Laporan Wartawan Tribunnews, Fitri Wulandari
TRIBUNNEWS.COM, JAKARTA - Badan Kepegawaian Negara (BKN) mengimbau seluruh Aparatur Sipil Negara (ASN) untuk menjaga netralitas jelang Pileg dan Pilpres 2019.
Para ASN juga diminta untuk tetap berkomitmen dalam memegang teguh peran dan tugas mereka secara proporsional.
Mereka juga diharapkan bisa memberikan kontribusi positif dalam menjaga persatuan dan kesatuan NKRI.
Dalam keterangan tertulisnya, Jumat (8/2/2019) sore, Kepala BKN Bima Haria Wibisana menyampaikan bahwa aturan untuk menjaga netralitas telah tertuang dalam pasal 2 Undang-undang (UU) Nomor 5 Tahun 2014.
"Dalam pasal 2 Undang-undang Nomor 5 Tahun 2014 tentang ASN dinyatakan bahwa penyelenggaraan kebijakan dan manajemen ASN, antara lain berdasarkan pada asas netralitas," ujar Bima.
Baca: Dua Pemain Timnas U-22 Indonesia Tak Dibawa Indra Sjafri ke Malang
Ia kemudian menjelaskan bahwa asas netralitas tersebut mengacu pada sikap yang harus dipegang teguh para pegawai ASN yang tidak boleh diintervensi pihak manapun.

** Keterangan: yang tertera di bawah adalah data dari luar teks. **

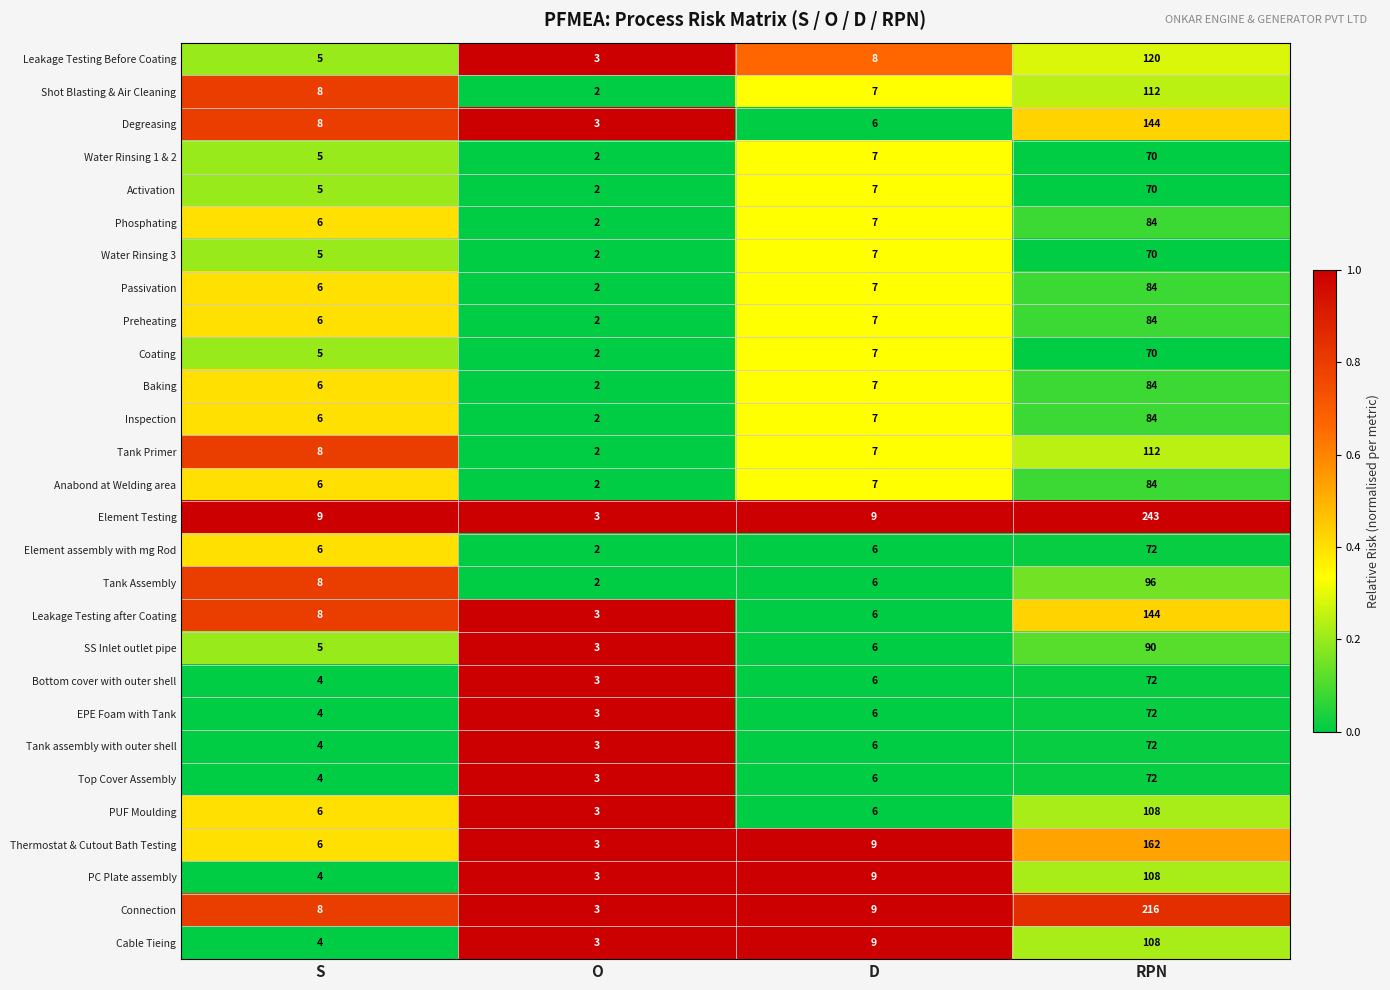

At which category does the chart reach its peak across all series?

RPN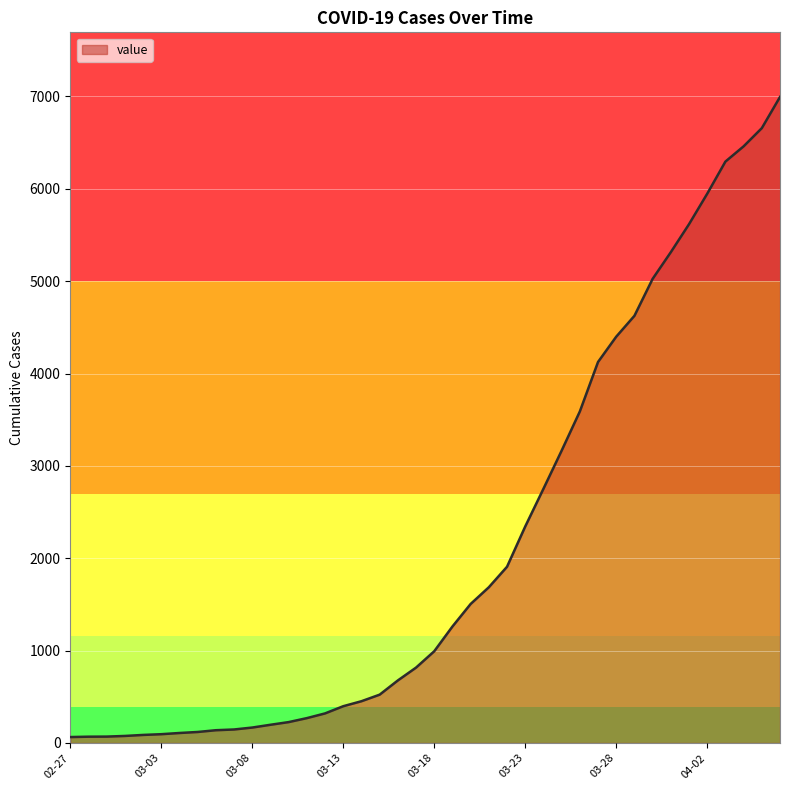

What is the difference between the maximum and minimum values?

6931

"Yang dimaksud dengan 'asas netralitas' adalah bahwa setiap Pegawai ASN tidak berpihak pada segala bentuk pengaruh manapun dan tidak memihak kepada kepentingan siapapun," kata Bima.
Sebelumnya, Menteri Pendayagunaan Aparatur Negara dan Reformasi Birokrasi (Menpan RB) Syafruddin memastikan bahwa seluruh ASN akan menjaga netralitas pada tahun politik ini.

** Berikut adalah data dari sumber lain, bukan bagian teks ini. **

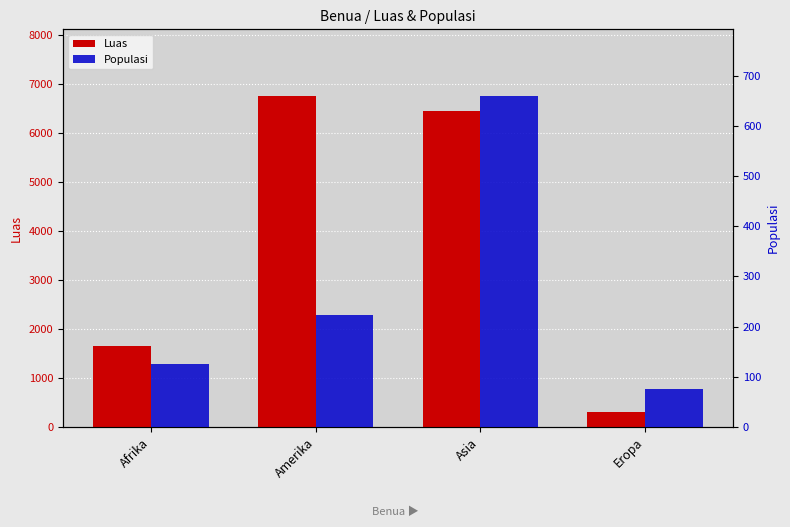

Read the Populasi value at Amerika.

222.3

Pernyataan tersebut ia sampaikan saat ditanya terkait sikap ASN menghadapi Pileg dan Pilpres yang digelar serentak pada 2019 ini.
Ia menegaskan bahwa ASN memang memiliki hak politik, namun mereka tidak boleh terlibat dalam politik praktis.

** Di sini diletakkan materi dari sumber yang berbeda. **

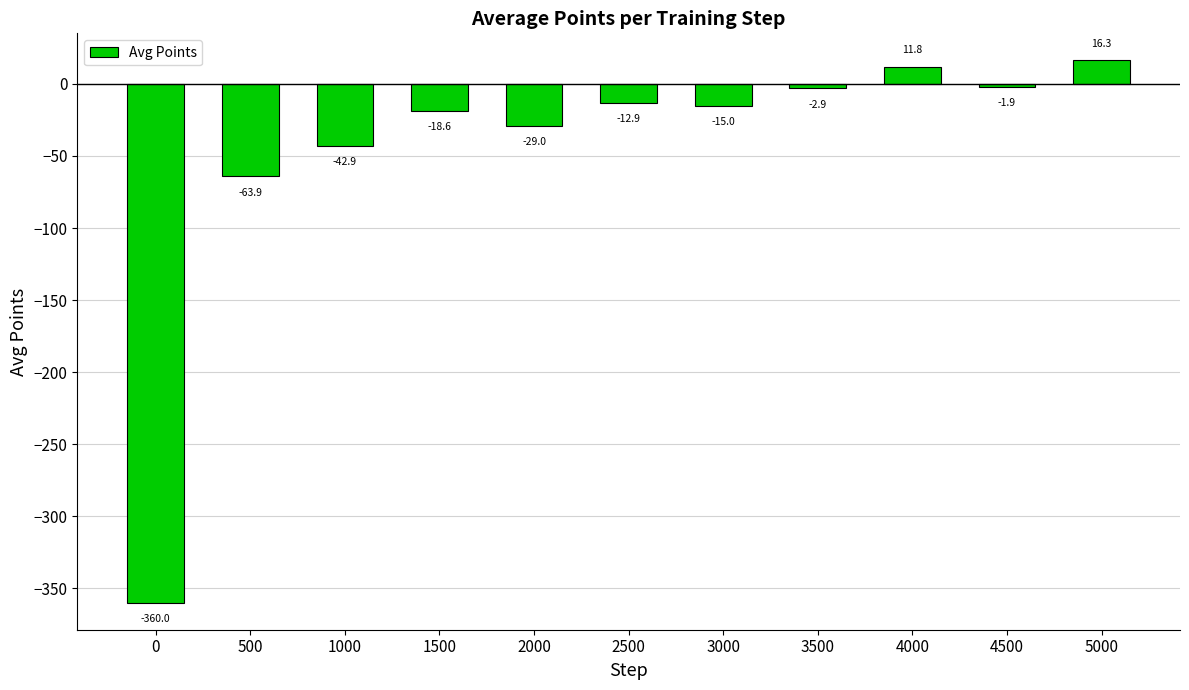

True or false: the data shows -583.1 at 0.

False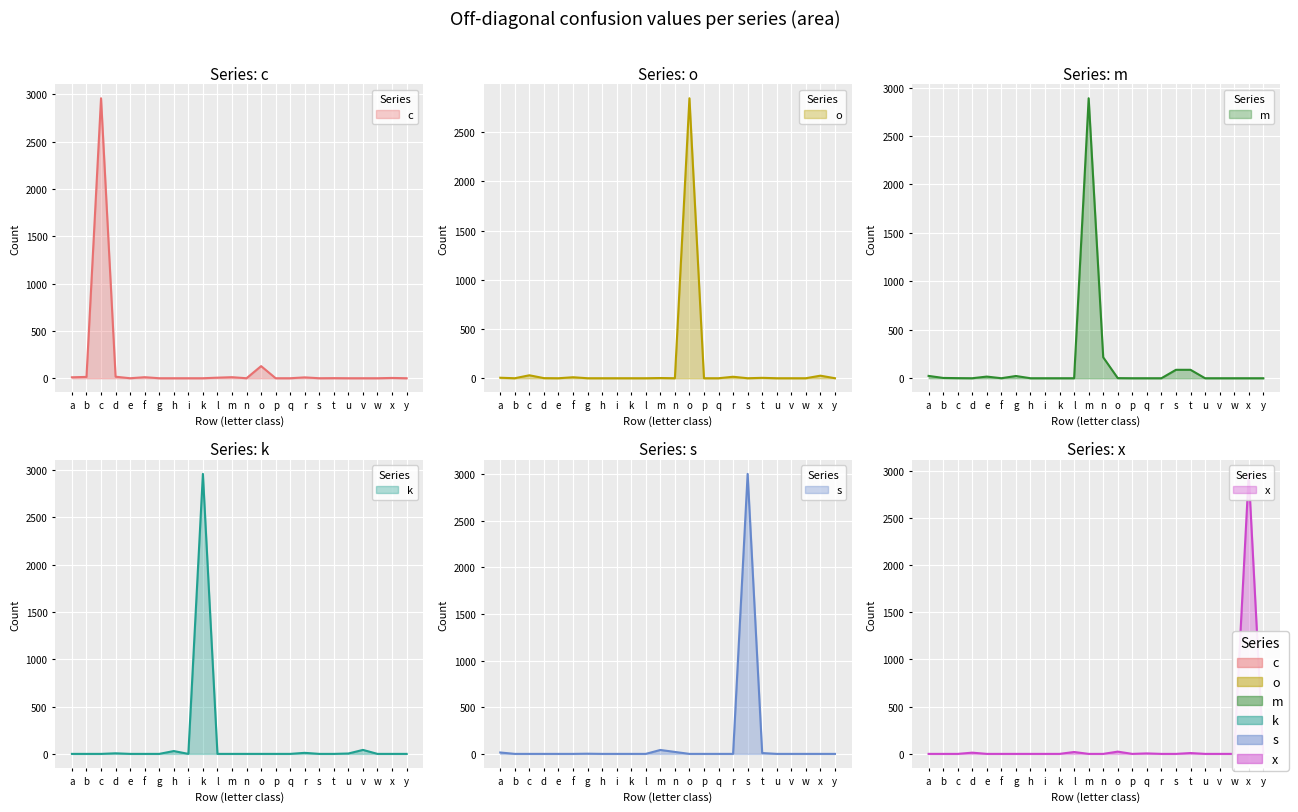

Which label corresponds to the smallest value in the chart?

e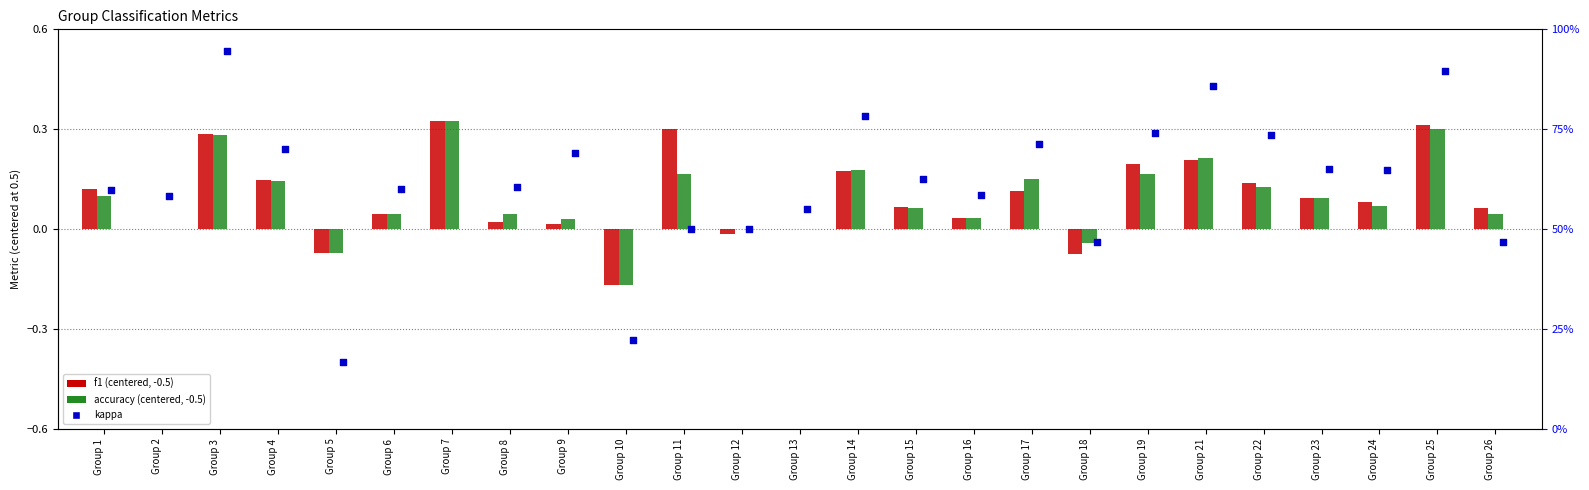

At how many categories does at least one series exceed 0?

21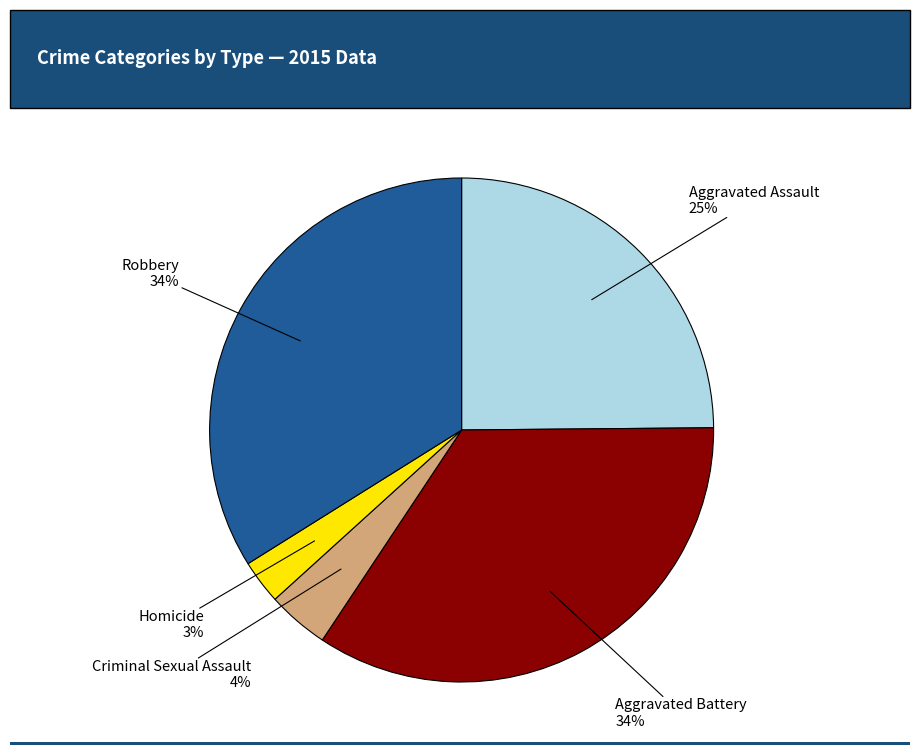

Which slice is the smallest?

Homicide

"Ya netralitas ASN, netral, tidak politik praktis, walaupun punya hak politik, ASN punya hak politik memilih tapi tidak berpolitik praktis," ujar Syafruddin, saat ditemui di Istana Wakil Presiden, Jalan Veteran III, Jakarta Pusat, Kamis (7/2/2019).
Begitu pula dengan TNI dan Polri, bahkan kedua institusi negara itu tidak memiliki hak apapun, karena harus menjaga netralitas.
"Kalau TNI dan Polri tidak sama sekali, (tidak) berpolitik praktis, tidak punya hak memilih, tidak punya hak dipilih," kata Syafruddin.
Lebih lanjut Syafruddin kembali menekankan bahwa jika ASN terlibat dalam politik praktis, maka hal itu tentunya tidak akan memberikan pengaruh positif pada negara.
"Kalau ASN punya hak memilih, tapi tidak berpolitik, kenapa? kalau 4,3 juta (ASN) berpolitik praktis, lumpuh negara ini, berhenti, tidak jalan," tegas Syafruddin.